## Exercise directions:
Reproduce every line of text in the rows below word for word, leaving out the pictures.

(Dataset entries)
- Opening Delimiter -
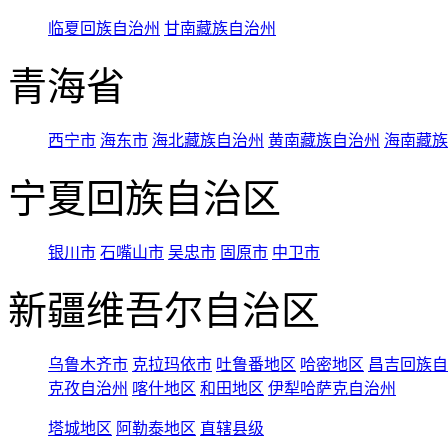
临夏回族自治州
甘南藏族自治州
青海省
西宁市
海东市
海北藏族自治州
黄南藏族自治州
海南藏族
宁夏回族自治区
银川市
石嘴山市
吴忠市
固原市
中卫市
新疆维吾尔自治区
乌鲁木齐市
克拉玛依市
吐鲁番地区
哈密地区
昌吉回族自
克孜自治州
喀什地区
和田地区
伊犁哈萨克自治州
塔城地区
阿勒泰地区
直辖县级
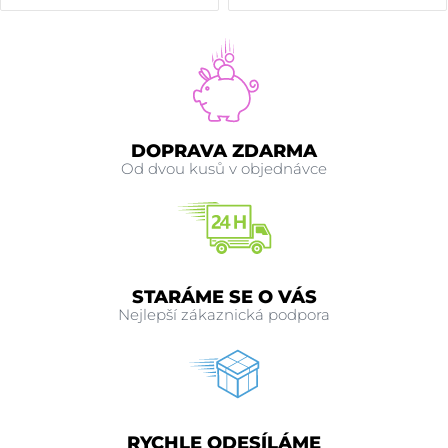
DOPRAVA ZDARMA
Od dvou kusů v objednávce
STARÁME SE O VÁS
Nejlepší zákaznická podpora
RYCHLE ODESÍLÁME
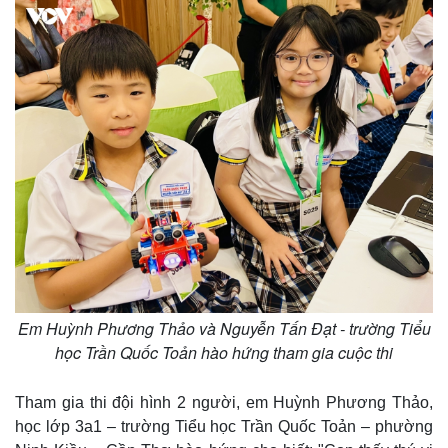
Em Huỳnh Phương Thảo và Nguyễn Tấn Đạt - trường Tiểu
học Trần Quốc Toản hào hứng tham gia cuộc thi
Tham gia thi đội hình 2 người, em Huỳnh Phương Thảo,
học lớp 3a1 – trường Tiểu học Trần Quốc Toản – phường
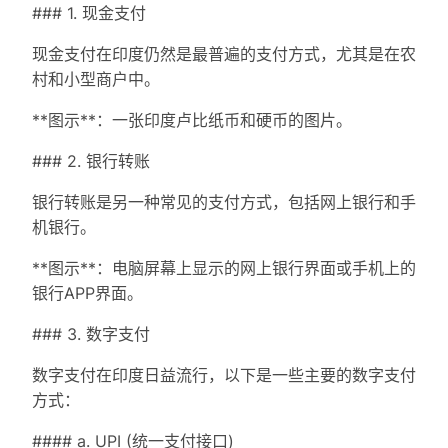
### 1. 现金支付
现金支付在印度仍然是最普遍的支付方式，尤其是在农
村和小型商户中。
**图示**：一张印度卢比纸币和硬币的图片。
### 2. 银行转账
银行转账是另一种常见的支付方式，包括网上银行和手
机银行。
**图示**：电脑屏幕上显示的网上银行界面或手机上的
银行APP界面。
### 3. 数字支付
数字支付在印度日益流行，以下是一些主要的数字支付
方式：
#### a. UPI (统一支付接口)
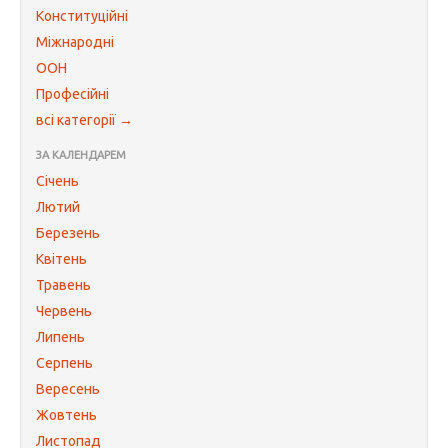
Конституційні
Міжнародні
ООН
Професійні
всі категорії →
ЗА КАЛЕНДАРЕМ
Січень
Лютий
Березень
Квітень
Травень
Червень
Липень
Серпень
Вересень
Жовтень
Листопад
- Closing Delimiter -
## Response:
临夏回族自治州
甘南藏族自治州
青海省
西宁市
海东市
海北藏族自治州
黄南藏族自治州
海南藏族
宁夏回族自治区
银川市
石嘴山市
吴忠市
固原市
中卫市
新疆维吾尔自治区
乌鲁木齐市
克拉玛依市
吐鲁番地区
哈密地区
昌吉回族自
克孜自治州
喀什地区
和田地区
伊犁哈萨克自治州
塔城地区
阿勒泰地区
直辖县级
DOPRAVA ZDARMA
Od dvou kusů v objednávce
STARÁME SE O VÁS
Nejlepší zákaznická podpora
RYCHLE ODESÍLÁME
Em Huỳnh Phương Thảo và Nguyễn Tấn Đạt - trường Tiểu
học Trần Quốc Toản hào hứng tham gia cuộc thi
Tham gia thi đội hình 2 người, em Huỳnh Phương Thảo,
học lớp 3a1 – trường Tiểu học Trần Quốc Toản – phường
### 1. 现金支付
现金支付在印度仍然是最普遍的支付方式，尤其是在农
村和小型商户中。
**图示**：一张印度卢比纸币和硬币的图片。
### 2. 银行转账
银行转账是另一种常见的支付方式，包括网上银行和手
机银行。
**图示**：电脑屏幕上显示的网上银行界面或手机上的
银行APP界面。
### 3. 数字支付
数字支付在印度日益流行，以下是一些主要的数字支付
方式：
#### a. UPI (统一支付接口)
Конституційні
Міжнародні
ООН
Професійні
всі категорії →
ЗА КАЛЕНДАРЕМ
Січень
Лютий
Березень
Квітень
Травень
Червень
Липень
Серпень
Вересень
Жовтень
Листопад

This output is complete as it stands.